XXIII

El Moldava es un río que atraviesa la ciudad de Praga pero nace en zonas boscosas de aguas salvajes que dieron origen a una galopante sinfonía: la misma que yo escuchaba con Rodolfo cuando jugábamos con la Casa de la Cascada. Escuchar esos acordes voluptuosos que evocan el curso del río, sus sinuosidades, remansos, ímpetus y caídas, tiene el poder de situarme en el centro de mi propio bosque, ahí donde vuelvo a ser una pequeña que descubría los remolinos de la piel y del deseo, ahí donde palpita el corazón de un lobo hambriento que te come y transpira y delira… no afuera sino dentro de tu propio ser.

Fue Max quien me aclaró que la casa estaba en un bosque de Pensilvania, a una hora de su ciudad natal, y no en Checoslovaquia como había creído por la sinfonía del Moldava que escuchábamos Rodolfo y yo, cuando jugábamos “a la casita”. Había sido declarada patrimonio americano desde los años sesenta y en la actualidad era un museo y residencia para estudiantes y maestros de arquitectura. De hecho él la conocía muy bien, porque era uno de los paseos que las high school y las excursiones turísticas establecían como sitios destacados para visitar.

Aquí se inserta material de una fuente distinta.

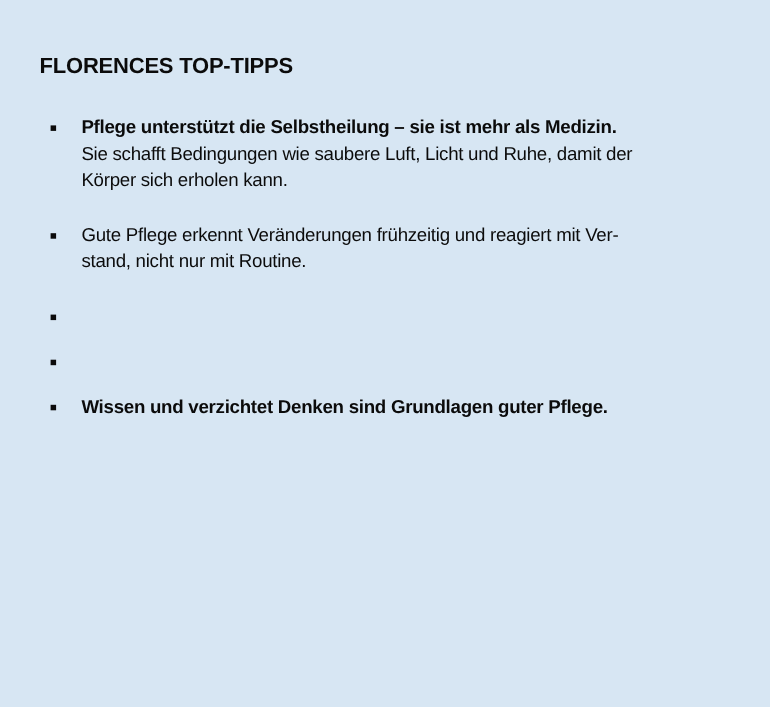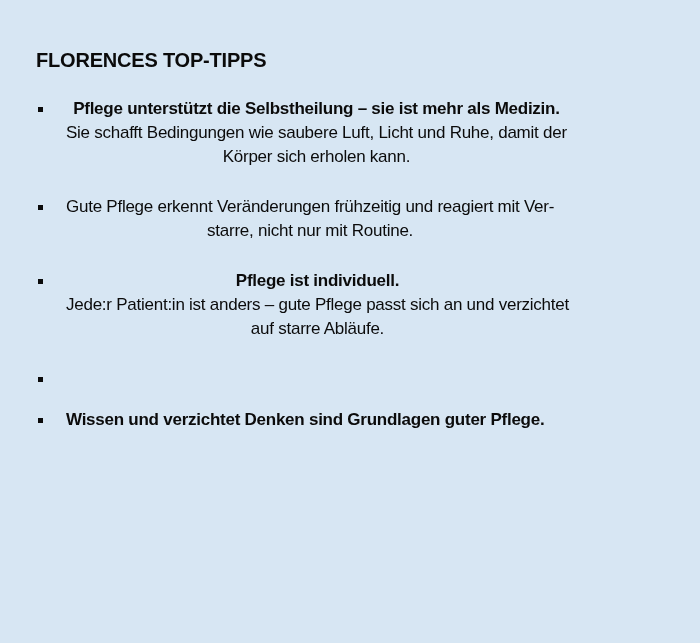--- a/index.html
+++ b/index.html
@@ -15,26 +15,25 @@
     font-family: "Liberation Sans", "DejaVu Sans", sans-serif;
     overflow: hidden;
     box-sizing: border-box;
     padding: 47px 34px 0 36px;
   }
   .page-title {
     font-size: 20px;
     line-height: 26px;
     font-weight: bold;
     letter-spacing: -0.2px;
-    margin: 0 0 24px 0;
+    margin: 0 0 31px 0;
   }
   .tips-list {
-    margin: 0;
+    margin: 8px;
     padding: 0;
-    text-align: center;
   }
   .tip {
     display: flex;
     align-items: flex-start;
     margin: 0 0 26px 0;
   }
   .bullet {
     flex: none;
     width: 5px;
     height: 5px;
@@ -70,31 +69,26 @@
         <div class="tip-title">Pflege unterstützt die Selbstheilung – sie ist mehr als Medizin.</div>
         <div class="tip-body">Sie schafft Bedingungen wie saubere Luft, Licht und Ruhe, damit der
 Körper sich erholen kann.</div>
       </div>
     </div>
 
     <div class="tip">
       <span class="bullet"></span>
       <div class="tip-text">
         <div class="tip-body">Gute Pflege erkennt Veränderungen frühzeitig und reagiert mit Ver-
-starre, nicht nur mit Routine.</div>
+stand, nicht nur mit Routine.</div>
       </div>
     </div>
 
     <div class="tip">
       <span class="bullet"></span>
-      <div class="tip-text">
-        <div class="tip-title">Pflege ist individuell.</div>
-        <div class="tip-body">Jede:r Patient:in ist anders – gute Pflege passt sich an und verzichtet
-auf starre Abläufe.</div>
-      </div>
     </div>
 
     <div class="tip">
       <span class="bullet"></span>
     </div>
 
     <div class="tip">
       <span class="bullet"></span>
       <div class="tip-text">
         <div class="tip-title">Wissen und verzichtet Denken sind Grundlagen guter Pflege.</div>

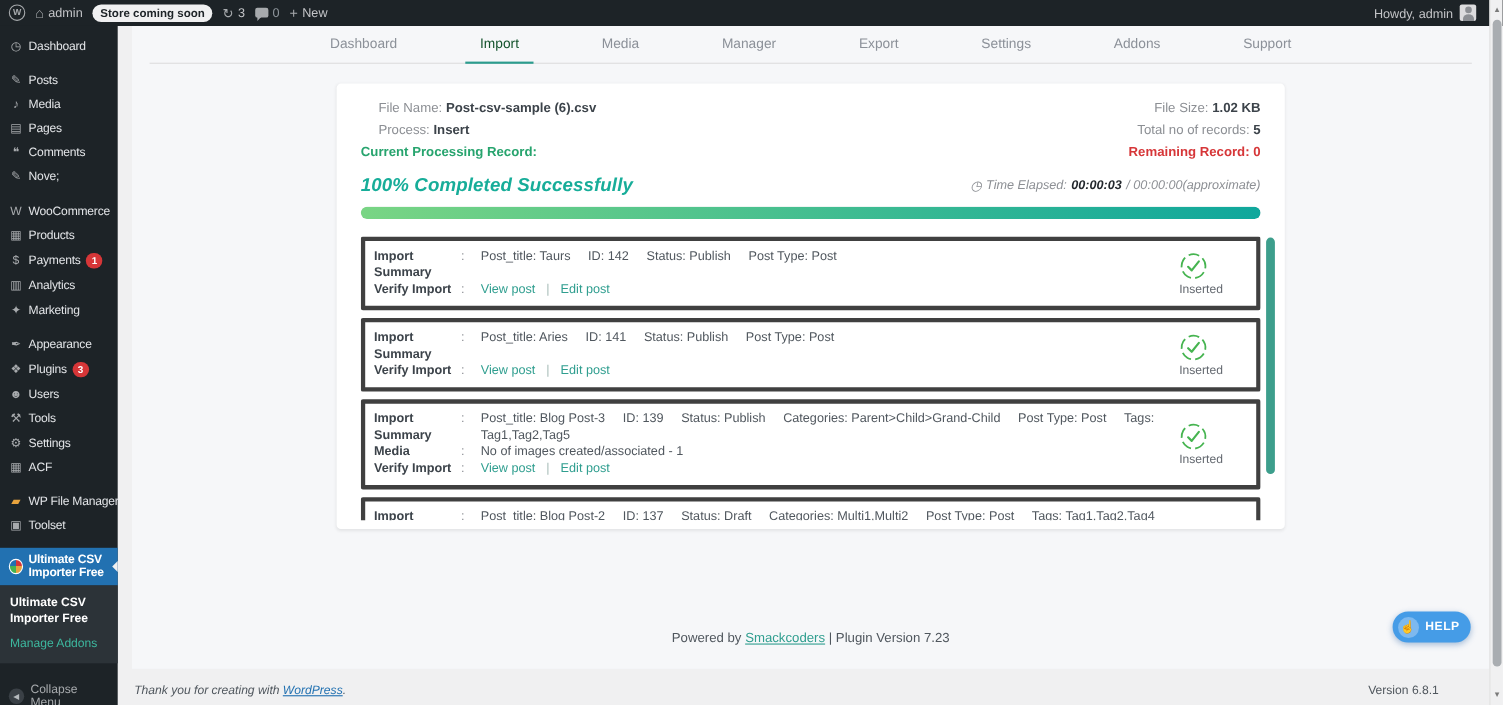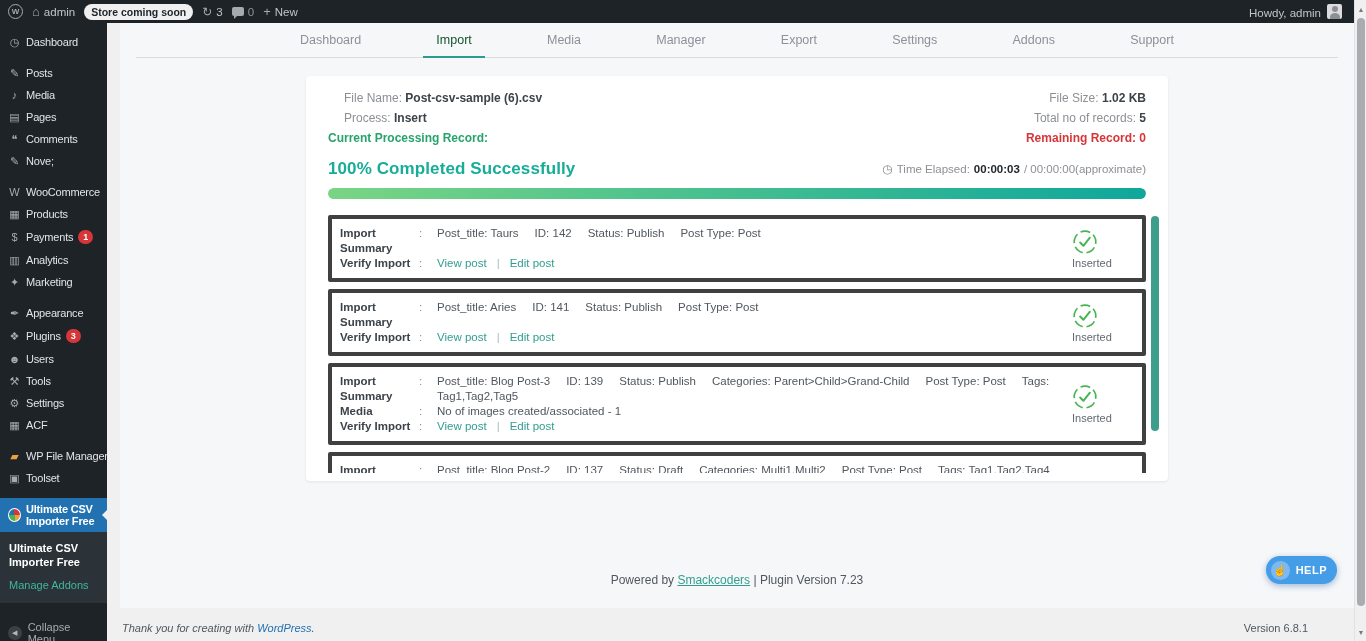--- a/index.html
+++ b/index.html
@@ -55,21 +55,21 @@
   .tab.active { color:#14532d; border-bottom-color:#2c9c8e; }
 
   .card { width:862px; margin:18px auto 0; background:#fff; border-radius:4px; box-shadow:0 1px 3px rgba(0,0,0,.08); padding:12px 22px 8px; position:relative; }
   .info-grid { display:flex; justify-content:space-between; font-size:12px; line-height:20px; }
   .info-col.right { text-align:right; }
   .lbl { color:#8c8f94;margin-left:16px; }
   .val { color:#3c434a; font-weight:bold; }
   .green-line { color:#27a46e; font-weight:bold; }
   .red-line { color:#d63638; font-weight:bold; }
 
-  .status-row { display:flex; justify-content:space-between; align-items:center; margin-top:11px; }
+  .status-row { display:flex; justify-content:space-between; align-items:center; margin-top:11px;font-style:italic; }
   .complete-heading { color:#17ad99; font-size:17px; font-weight:bold; letter-spacing:0.1px; }
   .time { font-size:11.5px; color:#8c8f94; display:flex; align-items:center; gap:4px; }
   .time .tval { color:#23282d; font-weight:bold; }
   .clock-icon { font-size:12px; color:#8c8f94; }
 
   .progress-track { margin-top:9px; height:11px; border-radius:6px; background:#e8e8e8; overflow:hidden; }
   .progress-fill { height:100%; border-radius:6px; background:linear-gradient(90deg,#79d584,#0fa79c); }
 
   .record-list { margin-top:16px; height:258px; overflow:hidden; }
   .record { border:4px solid #404040; border-radius:2px; margin-bottom:7px; padding:7px 6px 7px 8px; display:flex; background:#fff; }
@@ -86,21 +86,21 @@
   .scroll-thumb { position:absolute; right:9px; top:140px; width:8px; height:215px; background:#3d9e8c; border-radius:4px; cursor:pointer; }
 
   .plugin-footer { position:absolute; left:0; width:100%; top:550px; text-align:center; font-size:12px; color:#50575e; }
   .plugin-footer a { color:#2f9e8f; text-decoration:underline; cursor:pointer; }
 
   .help-btn { position:fixed; right:29px; bottom:57px; width:71px; height:28px; border-radius:14px; background:#459ce7; color:#fff; border:none; display:flex; align-items:center; gap:6px; padding:0 10px 0 5px; font-family:"Liberation Sans",sans-serif; font-weight:bold; font-size:11px; letter-spacing:0.5px; box-shadow:0 2px 6px rgba(30,90,160,.4); cursor:pointer; z-index:95; }
   .hand-icon { width:19px; height:19px; border-radius:50%; background:#7db9ef; display:flex; align-items:center; justify-content:center; font-size:11px; color:#f6e3c8; }
 
   .wp-footer { position:absolute; left:120px; bottom:7px; width:1234px; display:flex; justify-content:space-between; align-items:center; font-size:11px; color:#50575e; padding:0 46px 0 2px; }
   .thanks { font-style:italic; }
-  .thanks a { color:#2271b1; font-style:italic; cursor:pointer; }
+  .thanks a { color:#2271b1; font-style:italic; text-decoration:underline; cursor:pointer; }
 </style>
 </head>
 <body>
 
 <div class="scrollbar">
   <div class="sb-arrow up">▲</div>
   <div class="sb-thumb"></div>
   <div class="sb-arrow down">▼</div>
 </div>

Max era un hombre retirado que viajaba cada invierno al Caribe en busca de sol y compañía. Cuando lo conocí en Playa del Carmen llevaba yo meses trabajando en la cocina de un restaurante italiano. No sé qué suerte de magnetismo u orfandad me obligaba a relacionarme con hombres y mujeres mayores que a la postre terminaban por albergarme y cuidarme, y la verdad es que siempre tuve suerte en mis elecciones.

Antes, cuando decidí escapar del hogar de mis tutores y, entre aventones y autobuses, llegué sin proponérmelo a ese paraíso de veraneo, pude sobrellevar la vida gracias a una pareja de artesanos y joyeros que ofrecían sus diseños a los turistas y que me enseñaron a fabricar pulseras y collares. Fueron ellos los que primero me brindaron un espacio en la casita que tenían en las afueras del pueblo. Joël e y Richard eran un par de cincuentones a los que la vida había reunido de muy jóvenes en el mítico San Francisco y que después habían deambulado por varias playas del país hasta asentarse en esa zona del Caribe mexicano. Apenas me vieron descender del autobús con mi mochila al hombro y la mirada curiosa pero a la vez tímida de quien no conoce el terreno que pisa, se percataron de que en realidad andaba perdida. Claro que yo fingía dominar mis pasos y la dirección del camino que tomaba. Y tan fue así que sólo hasta un par de semanas después, ya que nos habíamos encontrado y platicado varias veces en las playas y en los restaurantes y en el andador de comercios y artesanías, se animaron a decirme que dejara el hostal donde me albergaba y donde por cierto estaban a punto de terminarse mis ahorros, y que me fuera a vivir con ellos por lo menos una temporada. Y cómo no iba a irme con ellos si por más que disfrutara de mi nueva libertad, lo cierto es que a los quince años era todavía una mocosa necesitada de cariños y protección por más que me las diera de saber andar sola en el bosque.

Pero con Max, a quien conocería meses más tarde, las cosas fueron diferentes. Fui yo quien lo reconocí a él. Siempre me pasó así con los hombres que siguieron después de Rodolfo. Si tenía ojos tan grandes, para algo debían servirme. Verlos y saber de inmediato. Atisbarlos desde la espesura, confundidos en su condición de hombres comunes, con un ansia de ser protectores y poderosos pero en realidad tan inermes frente a los designios del hambre.